The Treatise (original title Le Tretiz) is an Anglo-Norman poem written in the mid-13th century by Walter of Bibbesworth, addressed to Dionisie de Munchensi, with the aim of helping her to teach her children French, the language of the Norman aristocracy. It was a popular text in medieval England, and is a very early example of a book intended for reading to children.

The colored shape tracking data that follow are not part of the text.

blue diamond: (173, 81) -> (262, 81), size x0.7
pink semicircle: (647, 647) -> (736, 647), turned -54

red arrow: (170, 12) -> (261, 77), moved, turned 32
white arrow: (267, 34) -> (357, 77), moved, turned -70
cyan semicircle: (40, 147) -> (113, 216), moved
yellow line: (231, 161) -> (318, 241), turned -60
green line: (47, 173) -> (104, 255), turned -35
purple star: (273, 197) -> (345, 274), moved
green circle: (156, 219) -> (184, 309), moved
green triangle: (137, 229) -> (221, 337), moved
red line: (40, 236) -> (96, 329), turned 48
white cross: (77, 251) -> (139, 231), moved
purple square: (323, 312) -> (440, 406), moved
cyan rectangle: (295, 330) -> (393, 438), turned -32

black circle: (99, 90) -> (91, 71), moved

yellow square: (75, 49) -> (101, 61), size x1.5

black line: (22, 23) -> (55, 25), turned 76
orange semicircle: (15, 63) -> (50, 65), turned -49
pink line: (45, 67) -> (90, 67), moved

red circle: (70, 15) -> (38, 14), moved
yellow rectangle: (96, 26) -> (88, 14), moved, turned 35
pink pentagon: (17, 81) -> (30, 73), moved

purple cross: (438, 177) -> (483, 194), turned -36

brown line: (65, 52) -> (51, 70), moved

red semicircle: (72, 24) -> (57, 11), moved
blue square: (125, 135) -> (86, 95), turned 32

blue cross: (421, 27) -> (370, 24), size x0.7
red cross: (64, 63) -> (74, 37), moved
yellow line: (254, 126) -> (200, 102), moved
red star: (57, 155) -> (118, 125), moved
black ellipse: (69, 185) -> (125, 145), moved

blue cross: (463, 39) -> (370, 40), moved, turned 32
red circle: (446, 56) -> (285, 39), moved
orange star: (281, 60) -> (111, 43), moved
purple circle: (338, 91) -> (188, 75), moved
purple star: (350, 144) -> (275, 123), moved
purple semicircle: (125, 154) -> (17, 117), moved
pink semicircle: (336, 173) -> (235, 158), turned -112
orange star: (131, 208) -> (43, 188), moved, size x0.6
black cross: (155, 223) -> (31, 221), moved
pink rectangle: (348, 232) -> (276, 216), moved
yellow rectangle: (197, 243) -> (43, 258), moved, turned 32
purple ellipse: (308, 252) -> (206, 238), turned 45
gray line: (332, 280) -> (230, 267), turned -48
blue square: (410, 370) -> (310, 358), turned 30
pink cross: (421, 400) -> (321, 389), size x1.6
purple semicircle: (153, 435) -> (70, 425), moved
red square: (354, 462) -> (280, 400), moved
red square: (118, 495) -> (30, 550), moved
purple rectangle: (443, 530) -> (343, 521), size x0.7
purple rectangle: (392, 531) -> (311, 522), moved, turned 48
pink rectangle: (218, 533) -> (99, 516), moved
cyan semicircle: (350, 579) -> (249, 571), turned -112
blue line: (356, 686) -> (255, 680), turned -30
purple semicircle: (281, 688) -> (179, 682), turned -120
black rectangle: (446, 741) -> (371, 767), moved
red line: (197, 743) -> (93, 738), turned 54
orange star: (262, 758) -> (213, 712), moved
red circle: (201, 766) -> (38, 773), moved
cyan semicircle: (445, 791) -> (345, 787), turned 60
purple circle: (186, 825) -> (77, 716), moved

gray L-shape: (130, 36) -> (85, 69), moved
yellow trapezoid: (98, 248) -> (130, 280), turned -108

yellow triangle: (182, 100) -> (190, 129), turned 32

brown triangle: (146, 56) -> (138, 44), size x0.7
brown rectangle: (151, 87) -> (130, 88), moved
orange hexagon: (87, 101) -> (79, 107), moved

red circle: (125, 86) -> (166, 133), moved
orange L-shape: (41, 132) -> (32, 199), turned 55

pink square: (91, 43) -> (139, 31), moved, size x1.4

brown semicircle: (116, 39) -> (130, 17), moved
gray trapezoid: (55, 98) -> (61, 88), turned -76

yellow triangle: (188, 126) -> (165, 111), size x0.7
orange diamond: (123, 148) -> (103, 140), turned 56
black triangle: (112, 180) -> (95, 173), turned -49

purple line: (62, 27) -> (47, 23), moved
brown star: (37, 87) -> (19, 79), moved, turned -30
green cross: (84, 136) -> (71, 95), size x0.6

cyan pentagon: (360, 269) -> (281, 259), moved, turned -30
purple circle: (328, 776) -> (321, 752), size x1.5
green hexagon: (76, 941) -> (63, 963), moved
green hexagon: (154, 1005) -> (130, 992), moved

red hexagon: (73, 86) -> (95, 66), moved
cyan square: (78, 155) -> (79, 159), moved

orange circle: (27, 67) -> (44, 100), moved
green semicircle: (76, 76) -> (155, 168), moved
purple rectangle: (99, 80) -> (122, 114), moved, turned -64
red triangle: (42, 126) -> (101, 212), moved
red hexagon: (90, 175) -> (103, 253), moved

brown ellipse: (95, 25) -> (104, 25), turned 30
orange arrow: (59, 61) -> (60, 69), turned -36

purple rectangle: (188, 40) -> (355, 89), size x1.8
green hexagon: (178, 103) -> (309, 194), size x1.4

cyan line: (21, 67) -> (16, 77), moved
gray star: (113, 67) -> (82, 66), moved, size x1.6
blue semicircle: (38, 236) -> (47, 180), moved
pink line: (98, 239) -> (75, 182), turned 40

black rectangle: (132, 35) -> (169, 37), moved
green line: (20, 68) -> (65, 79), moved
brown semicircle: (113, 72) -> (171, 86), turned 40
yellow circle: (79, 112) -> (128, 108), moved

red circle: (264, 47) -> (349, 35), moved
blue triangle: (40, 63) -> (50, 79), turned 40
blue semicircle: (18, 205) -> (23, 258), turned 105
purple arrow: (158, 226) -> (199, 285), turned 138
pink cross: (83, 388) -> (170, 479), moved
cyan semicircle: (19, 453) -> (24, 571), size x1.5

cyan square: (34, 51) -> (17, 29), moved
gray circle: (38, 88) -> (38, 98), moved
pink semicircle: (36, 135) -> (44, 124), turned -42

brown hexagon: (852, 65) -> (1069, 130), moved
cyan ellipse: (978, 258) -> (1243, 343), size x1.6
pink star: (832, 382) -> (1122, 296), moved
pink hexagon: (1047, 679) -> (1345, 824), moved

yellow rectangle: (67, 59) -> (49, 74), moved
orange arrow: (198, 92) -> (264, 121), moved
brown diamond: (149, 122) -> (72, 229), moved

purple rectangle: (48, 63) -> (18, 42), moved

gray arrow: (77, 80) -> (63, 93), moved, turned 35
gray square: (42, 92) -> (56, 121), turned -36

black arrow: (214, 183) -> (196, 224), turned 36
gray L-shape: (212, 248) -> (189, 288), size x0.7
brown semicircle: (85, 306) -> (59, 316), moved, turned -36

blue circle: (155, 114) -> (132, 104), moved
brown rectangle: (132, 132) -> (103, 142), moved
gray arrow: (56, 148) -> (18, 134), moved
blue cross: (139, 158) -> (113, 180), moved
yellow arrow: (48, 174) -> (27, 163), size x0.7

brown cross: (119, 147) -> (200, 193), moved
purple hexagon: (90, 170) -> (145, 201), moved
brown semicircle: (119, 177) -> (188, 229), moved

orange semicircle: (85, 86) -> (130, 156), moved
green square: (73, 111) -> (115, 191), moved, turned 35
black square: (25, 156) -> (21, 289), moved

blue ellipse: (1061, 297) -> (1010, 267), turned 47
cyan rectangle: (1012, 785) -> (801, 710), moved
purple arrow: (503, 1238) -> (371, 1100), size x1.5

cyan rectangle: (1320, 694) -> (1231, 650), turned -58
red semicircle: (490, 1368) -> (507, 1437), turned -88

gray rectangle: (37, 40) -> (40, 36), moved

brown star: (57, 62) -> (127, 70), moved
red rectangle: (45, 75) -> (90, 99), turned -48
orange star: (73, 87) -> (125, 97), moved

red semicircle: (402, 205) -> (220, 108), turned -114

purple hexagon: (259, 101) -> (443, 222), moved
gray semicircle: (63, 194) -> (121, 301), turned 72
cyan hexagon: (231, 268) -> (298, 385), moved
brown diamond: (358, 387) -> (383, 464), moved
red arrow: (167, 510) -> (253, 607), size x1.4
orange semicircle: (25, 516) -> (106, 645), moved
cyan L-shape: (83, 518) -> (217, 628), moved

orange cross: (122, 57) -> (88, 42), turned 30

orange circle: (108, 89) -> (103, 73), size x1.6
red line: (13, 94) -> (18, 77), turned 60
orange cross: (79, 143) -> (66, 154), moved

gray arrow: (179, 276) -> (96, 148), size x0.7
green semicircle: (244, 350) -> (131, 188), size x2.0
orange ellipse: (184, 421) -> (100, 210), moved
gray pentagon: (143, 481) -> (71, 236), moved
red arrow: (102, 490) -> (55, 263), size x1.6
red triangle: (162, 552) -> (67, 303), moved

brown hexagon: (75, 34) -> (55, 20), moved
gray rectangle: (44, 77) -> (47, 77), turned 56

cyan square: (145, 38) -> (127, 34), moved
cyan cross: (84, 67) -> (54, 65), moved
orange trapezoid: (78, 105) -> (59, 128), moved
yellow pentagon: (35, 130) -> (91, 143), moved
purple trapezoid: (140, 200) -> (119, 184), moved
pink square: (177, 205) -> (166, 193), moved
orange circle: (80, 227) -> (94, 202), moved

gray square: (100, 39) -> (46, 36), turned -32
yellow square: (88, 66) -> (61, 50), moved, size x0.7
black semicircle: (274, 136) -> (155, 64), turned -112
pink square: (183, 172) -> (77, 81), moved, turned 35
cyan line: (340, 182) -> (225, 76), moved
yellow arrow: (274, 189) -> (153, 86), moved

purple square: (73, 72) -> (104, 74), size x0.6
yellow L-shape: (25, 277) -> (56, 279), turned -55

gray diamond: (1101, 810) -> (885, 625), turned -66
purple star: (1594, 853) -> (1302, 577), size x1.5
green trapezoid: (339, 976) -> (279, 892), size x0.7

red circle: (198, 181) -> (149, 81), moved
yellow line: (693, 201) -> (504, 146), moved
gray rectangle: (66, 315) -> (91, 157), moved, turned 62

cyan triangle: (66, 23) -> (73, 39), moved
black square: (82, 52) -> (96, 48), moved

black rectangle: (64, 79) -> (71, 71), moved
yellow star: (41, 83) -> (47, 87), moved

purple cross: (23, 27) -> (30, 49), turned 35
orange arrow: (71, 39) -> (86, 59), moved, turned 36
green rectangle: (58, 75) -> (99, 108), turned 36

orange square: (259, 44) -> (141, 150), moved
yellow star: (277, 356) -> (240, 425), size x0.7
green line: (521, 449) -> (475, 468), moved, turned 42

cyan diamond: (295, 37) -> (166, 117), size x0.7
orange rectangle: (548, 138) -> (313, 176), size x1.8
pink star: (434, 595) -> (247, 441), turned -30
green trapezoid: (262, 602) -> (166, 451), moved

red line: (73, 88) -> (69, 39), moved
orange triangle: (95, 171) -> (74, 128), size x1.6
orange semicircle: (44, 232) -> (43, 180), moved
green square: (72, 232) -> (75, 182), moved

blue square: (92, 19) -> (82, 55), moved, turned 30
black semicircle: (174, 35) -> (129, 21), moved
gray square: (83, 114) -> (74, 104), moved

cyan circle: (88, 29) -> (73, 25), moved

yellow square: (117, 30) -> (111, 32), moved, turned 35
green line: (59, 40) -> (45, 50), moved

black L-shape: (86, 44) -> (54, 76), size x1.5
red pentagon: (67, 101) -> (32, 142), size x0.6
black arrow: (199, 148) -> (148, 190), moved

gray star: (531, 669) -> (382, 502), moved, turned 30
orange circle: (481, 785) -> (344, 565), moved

The dating of the poem is uncertain. Various scholarly estimates place the composition date between Dionisie's marriage in 1234 and 1285.
== Preface ==
How the author and the addressee knew one another is unknown, though their families both farmed land within reach of Hertford Fair, held annually from 1226. In some manuscripts the text opens with a preface stating that the work is written for Madame Dyonise de Mountechensi. In others the poem is preceded by a letter of dedication, addressed simply Chere suer ("Dear sister"), a phrase that expresses equality in their social relationship and some friendship between them. The letter continues: "You have asked me to put in writing for your children a phrase book to teach them French."
== Dating ==
Dionisie's name had been "de Anesty" until her marriage to Warin de Munchensi in 1234. From that date she had two young stepchildren, John and Joan de Munchensi (who were grandchildren of William Marshal) and she soon bore one child of her own, William. The book was perhaps written for Dionisie's marriage or soon after, and "John, William and Joan probably learned their French" from this book.
== Fate of Dionisie's children ==

Dionisie "lacked the requisite fluency" to make her children confident French-speakers but a knowledge of the language would be essential in the future careers of William, a turbulent politician, and especially Joan: she unexpectedly gained a "very rich inheritance" in 1247, and King Henry III chose her in the same year to marry his half-brother William of Valence.
== Topics of the poem ==

The author's original intention was probably that the de Munchensi children would be looking at the text while Dionisie read it aloud. The poem, written in rhyming lines of irregular length (usually 7 or 8 syllables), presents a series of topics beginning with birth and childhood, listing plants, animals and animal cries, continuing through household tasks and farm work, including fishing, baking, brewing, house-building, ploughing and carting, and ending with a "great feast". An emphasis on learning to manage a household and an estate has been noted. The list of collective nouns for animals and the list of animal cries are the earliest sources for this special vocabulary in any European vernacular.
== In-text English translations ==

In most manuscripts various words in the French text are accompanied by English translations, written between the lines or in the margins. These glosses help to show that the book is intended for children whose first language is English and whose second language is to be French. A particular aim, according to the text, was that they should "be better taught in speech and not made fun of by others". The Treatise marks a turning point in the linguistic history of medieval England, showing that by its date English "had already become the mother tongue of the children of the Anglo-Norman nobility, and that they learnt it before they were taught French."
== Use as a children's book ==

It is among the very earliest books in any language explicitly intended "for children to hear and read". It remained a popular text for two centuries, as shown both by the number of manuscripts in which it survives independently, and by its re-use as part of the 14th-century collection Femina Nova, compiled for older students at a period when few English children learned French in their early years.